5 Reasons I’m no longer doing free “are you available for support” callbacks

Over the weekend I received an unsolicited email asking if I was available for MAS200 support.

Seeing as that’s our primary business – I said yes, absolutely – provided that it’s paid support.

However there’s one thing I will not continue to provide – and that’s the free initial assessment for those users who are not already our clients or who did not acquire their software from us.

Yes, I’ll still continue to provide information on our services. It’s just that I’ll no longer engage in a technical phone conference call with the client until they’ve decided to engage us (for a fee).

The reasons? I have 5 of them – all based on years of experience with these types of leads.

The 5 Reasons I Request A Paid Initial Review Before Providing Consulting Services

In this case my reply back to the message sender – presumably an IT provider who appeared to have installed an upgrade for Sage ERP MAS 200 for one of their customers and gotten stuck somewhere along the way:

Sure we do however only direct to the end user and we require a paid initial assessment of $2,500 so that we may document and fully understand the open issues prior to quoting proposed solutions.

Since most users are not looking to pay anything – it may be cheaper to contact Sage directly.

For many years I’d reply to messages like this with helpful tips and tricks. What I’ve learned is that this free advice rarely, if ever, results in a paying customer. Heck, most people never even write back to say “thanks”.

Instead, now what I’m doing (as evidenced above) is offering a paid assessment prior to giving any type of quote about what the cost to fix a problem might be. After all, I need to understand the problem first – and increasingly I’m finding end users (and their IT staff) are mis-diagnosing the true cause and extent of their issues.

Here’s my five reasons you should insist on a paid assessment for all new clients

Historically I’ve found that companies with no prior relationship who balk at a paid initial analysis — about 95% of all web inquiries — disappear at the first mention of a fee. So why even start the process if you’re not going to be paid?

  1. The price that the person making the request is looking for is somewhere between free and $ 50. I’ll let you guess which price they’re really thinking. In most cases they’ll phrase their problem as in ” I can explain it better over the phone “. Be prepared to say hello to a free 30 minute problem solving session.
  2. Some customers have unsolvable problems or problems that are expensive which they don’t want to pay for.
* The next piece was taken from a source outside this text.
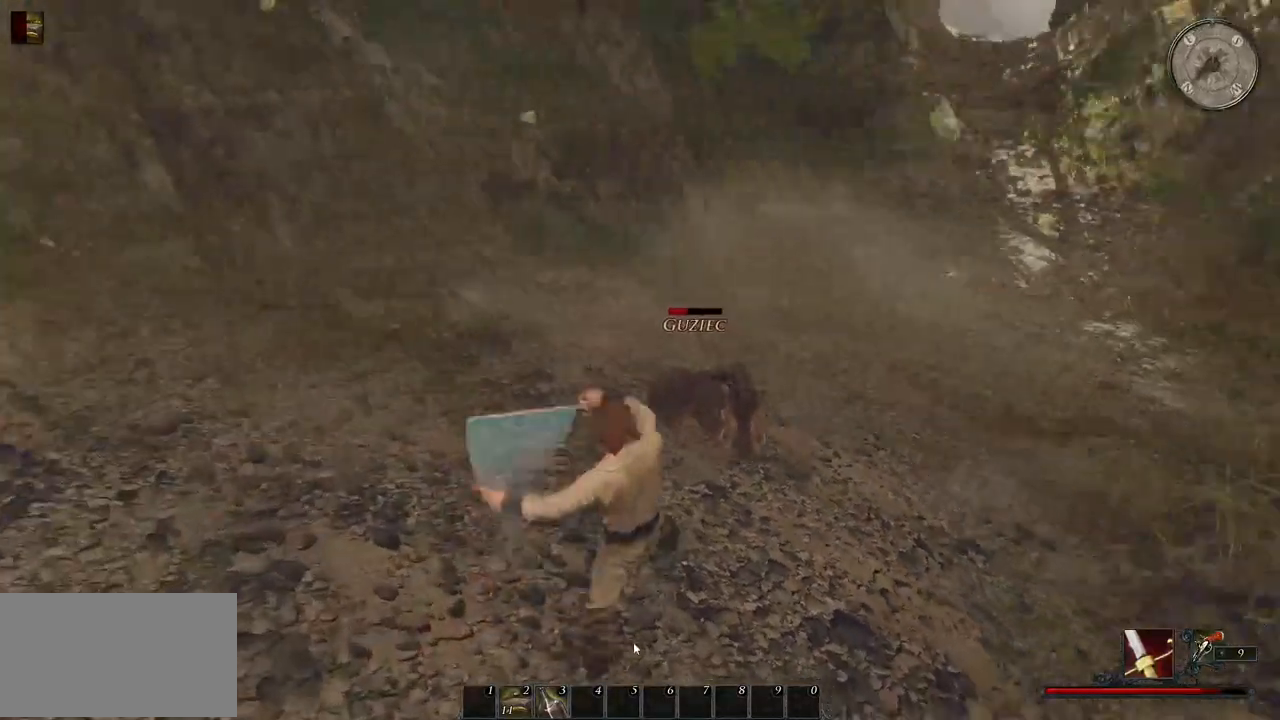
{"keys": [], "mouse": [], "events": [[80, "w", "up"], [140, "mouse_left", "down"], [300, "mouse_left", "up"]]}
The user who bought Sage ERP MAS 200 20 years ago and is still on version 3.3 and doesn’t understand why all the customizations they had made won’t transfer automatically — is one such example.
  3. Inquiries from third party IT consultants usually also require that you bill through them at rates that they deem “fair”. Their definition of fair is the same low fee that they in turn are charging their client. And in some (but not all) cases the IT Consultant has woefully underbid the job and in effect what they’re looking for is a hail mary (aka free) fix to get them quickly out of a jam. I never bill through IT Departments because I find it’s administratively more hassle to get paid (if you ever get paid at all).
  4. There’s often nobody left at the client who knows anything about how or why a system was setup a particular way.  Sometimes what the company (or their IT staff) are looking for is an “unpaid complaint department” so they can offload their several years worth of frustrations (usually self-caused by their neglect at updating their systems).
  5. Lastly, I find increasingly the “request for help” is more like “request for me to ask a free quick question — or 12” and then “well send us a proposal”. Why on earth any company would ever agree to a proposal after you’ve already answered a dozen questions for free is beyond me. True to my gut hunch — I’ve never heard back from any of these requests to send a proposal.
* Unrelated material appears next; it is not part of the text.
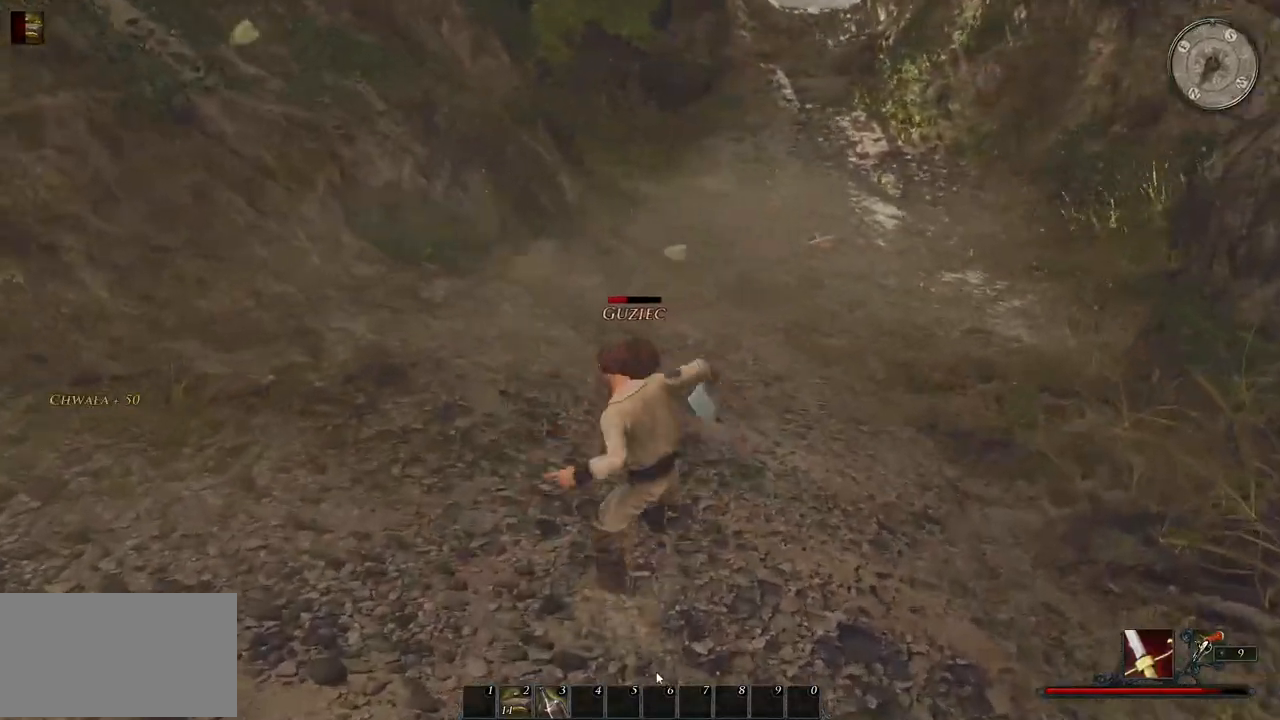
{"keys": [], "mouse": [], "events": [[120, "mouse_left", "down"], [300, "mouse_left", "up"]]}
So if my replies to the above 5 types of customers never generate a billable engagement – am I really worse off by insisting on a paid engagement so that I can learn about the issues with the system before prescribing a cure (assuming there is one)?

One Reply to “5 Reasons I’m no longer doing free “are you available for support” callbacks”

  1. Wayne,

    We statistics on our pool of over 1500 in-bound “problem solving sessions” in our Cazoomi consultant network now I think we have reached a +-3% on the accuracy side of why free advice will not = a paying client in the end.